(Problems and tasks)
1 > Which version of the tm package does the tf-idf forum post report?
2 > Write out the part of the tf-idf forum post starting at "library('tm')" and ending at "30 32 34 ...", substituting "mat" for "dtm".
3 > Pick up the tf-idf forum post from its final line and continue it.

Trying to get tf-idf weighting working in R

cforster picture cforster · Feb 11, 2013 · Viewed 23.3k times · Source

I am trying to do some very basic text analysis with the tm package and get some tf-idf scores; I'm running OS X (though I've tried this on Debian Squeeze with the same result); I've got a directory (which is my working directory) with a couple text files in it (the first containing the first three episodes of Ulysses, the second containing the second three episodes, if you must know).

R Version: 2.15.1 SessionInfo() Reports this about tm: [1] tm_0.5-8.3

Relevant bit of code:

library('tm')
corpus <- Corpus(DirSource('.'))
dtm <- DocumentTermMatrix(corpus,control=list(weight=weightTfIdf))

str(dtm)
List of 6
 $ i       : int [1:12456] 1 1 1 1 1 1 1 1 1 1 ...
 $ j       : int [1:12456] 2 10 12 17 20 24 29 30 32 34 ...
 $ v       : num [1:12456] 1 1 1 1 1 1 1 1 1 1 ...
 $ nrow    : int 2
 $ ncol    : int 10646
 $ dimnames:List of 2
  ..$ Docs : chr [1:2] "bloom.txt" "telemachiad.txt"
  ..$ Terms: chr [1:10646] "_--c'est" "_--et" "_--for" "_--goodbye," ...

(Recorded data)
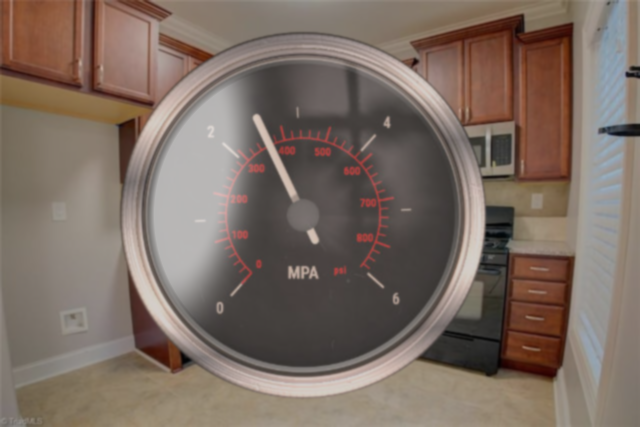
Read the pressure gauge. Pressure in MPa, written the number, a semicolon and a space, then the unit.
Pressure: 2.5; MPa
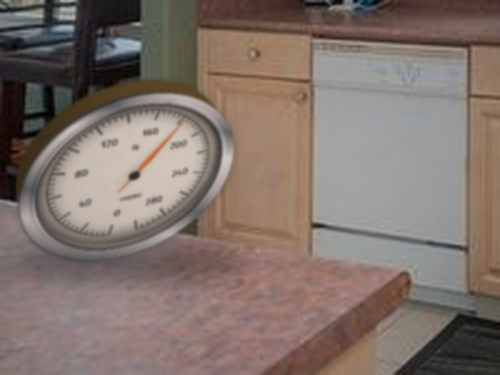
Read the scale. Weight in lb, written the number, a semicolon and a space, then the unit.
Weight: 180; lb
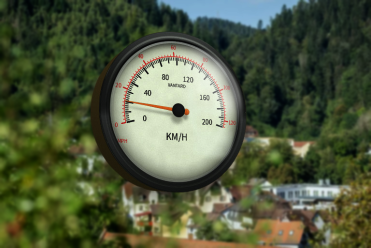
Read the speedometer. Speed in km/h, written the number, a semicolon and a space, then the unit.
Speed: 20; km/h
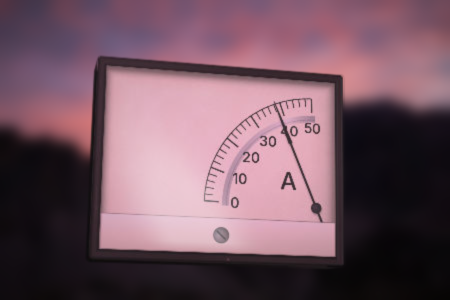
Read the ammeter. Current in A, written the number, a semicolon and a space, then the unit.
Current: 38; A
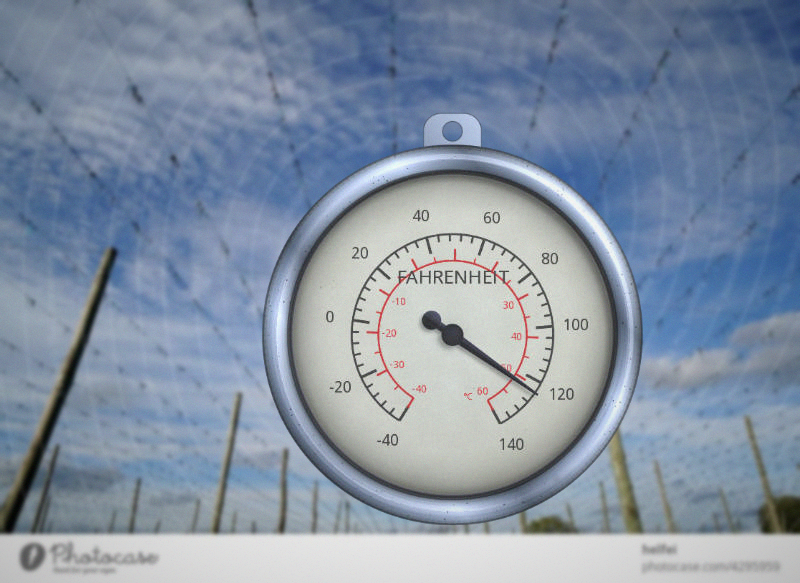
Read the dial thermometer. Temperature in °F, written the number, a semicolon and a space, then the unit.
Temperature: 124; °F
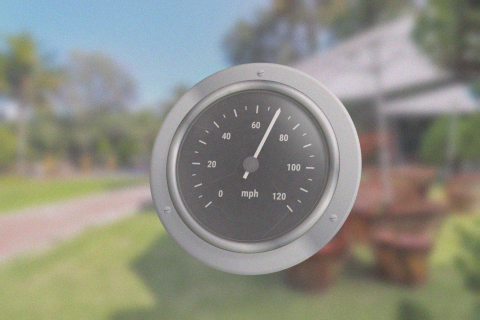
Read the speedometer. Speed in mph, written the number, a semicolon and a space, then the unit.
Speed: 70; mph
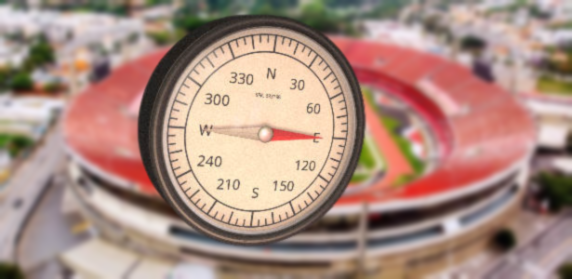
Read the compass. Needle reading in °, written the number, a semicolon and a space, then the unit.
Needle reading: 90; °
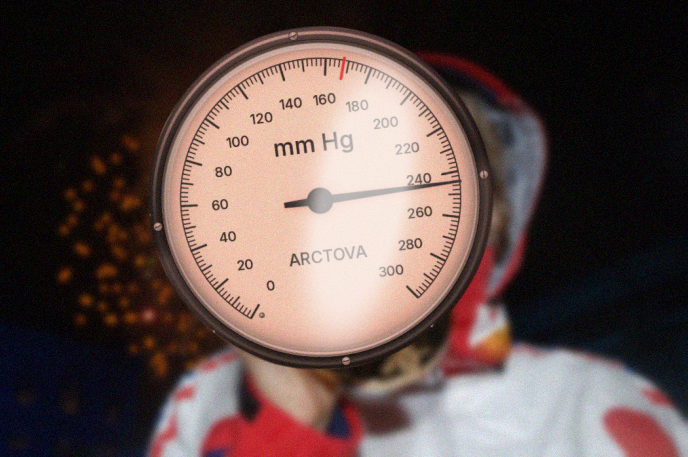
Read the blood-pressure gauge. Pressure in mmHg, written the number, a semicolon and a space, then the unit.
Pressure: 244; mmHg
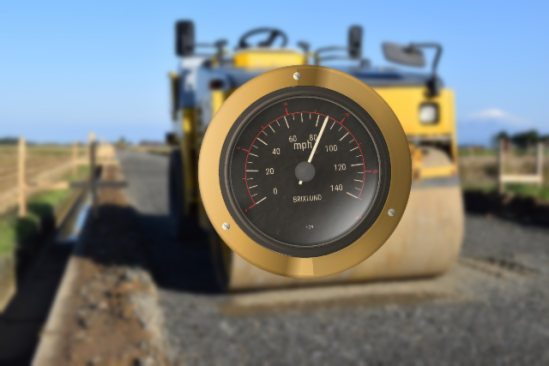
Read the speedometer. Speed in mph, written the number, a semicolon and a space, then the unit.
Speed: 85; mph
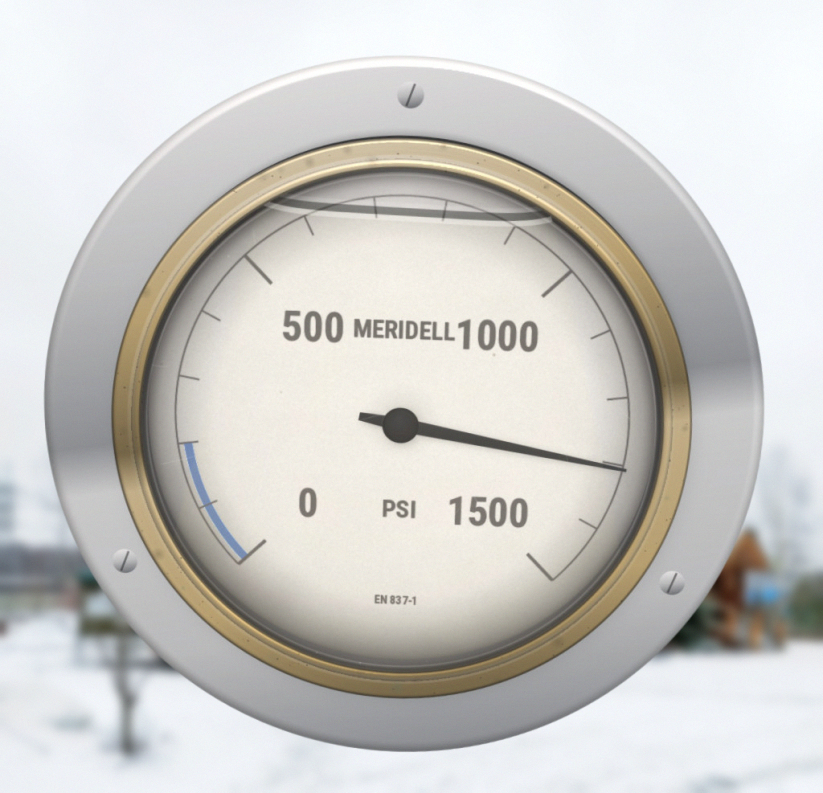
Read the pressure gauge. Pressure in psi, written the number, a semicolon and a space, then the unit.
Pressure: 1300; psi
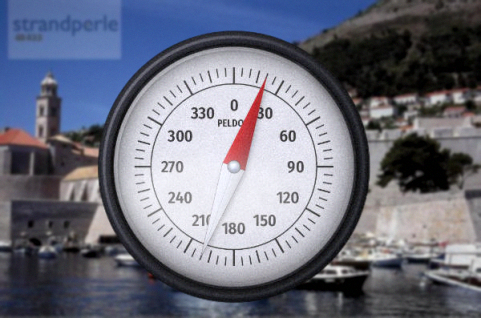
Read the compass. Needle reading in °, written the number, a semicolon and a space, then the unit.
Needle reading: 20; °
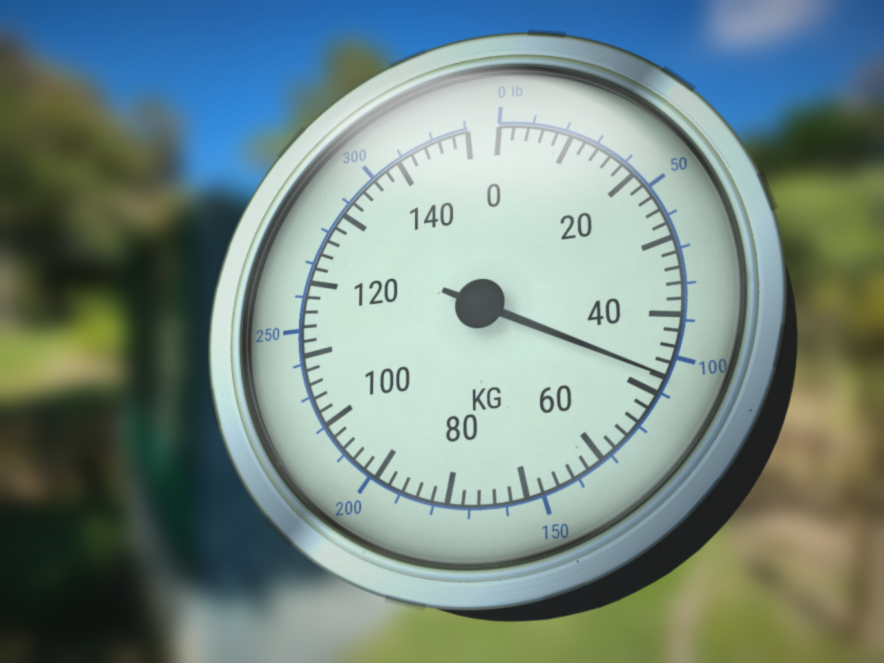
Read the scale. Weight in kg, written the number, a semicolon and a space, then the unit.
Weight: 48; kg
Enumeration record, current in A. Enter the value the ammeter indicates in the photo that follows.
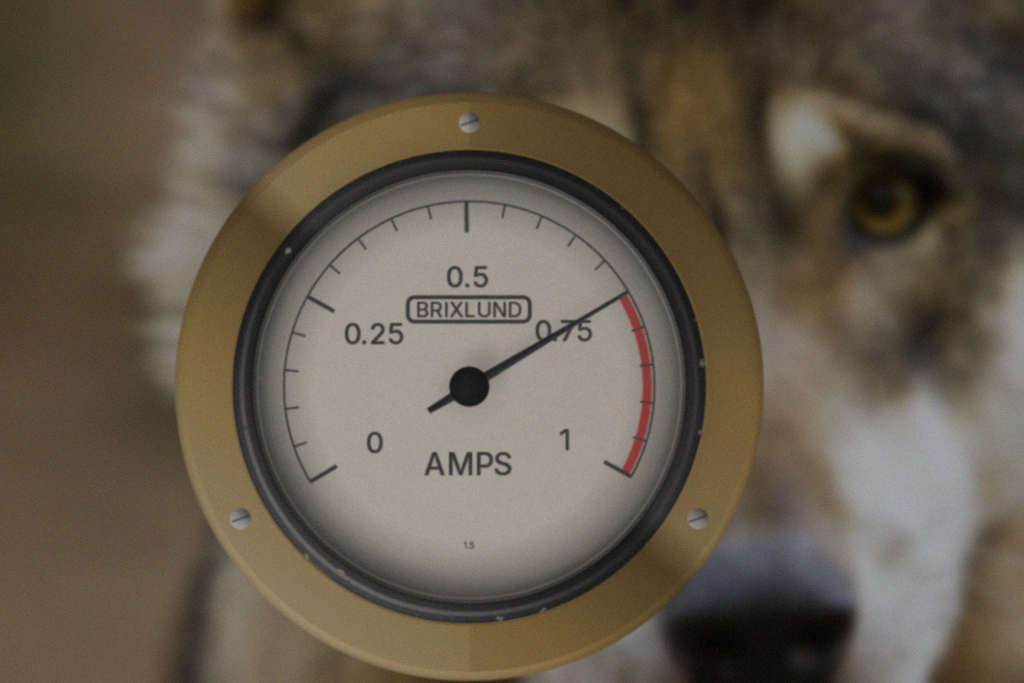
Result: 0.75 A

(Results by task)
1 > tm_0.5-8.3

2 >
library('tm')
corpus <- Corpus(DirSource('.'))
mat <- DocumentTermMatrix(corpus,control=list(weight=weightTfIdf))

str(mat)
List of 6
 $ i       : int [1:12456] 1 1 1 1 1 1 1 1 1 1 ...
 $ j       : int [1:12456] 2 10 12 17 20 24 29 30 32 34 ...

3 >
 - attr(*, "class")= chr [1:2] "DocumentTermMatrix" "simple_triplet_matrix"
 - attr(*, "Weighting")= chr [1:2] "term frequency" "tf"

You will note, that the weighting appears to still be the default term frequency (tf) rather than the weighted tf-idf scores that I'd like.

Apologies if I'm missing something obvious, but based on the documentation I've read, this should work. The fault, no doubt, lies not in the stars...

Answer

juba picture juba · Feb 11, 2013

If you look at the DocumentTermMatrix help page, an at the example, you will see that the control argument is specified this way :

data(crude)
dtm <- DocumentTermMatrix(crude,
           control = list(weighting = function(x) weightTfIdf(x, normalize = FALSE),
                          stopwords = TRUE))

So, the weighting is specified with the list element named weighting, not weight. And you can specify this weighting by passing a function name or a custom function, as in the example. But the following works too :

data(crude)
dtm <- DocumentTermMatrix(crude, control = list(weighting = weightTfIdf))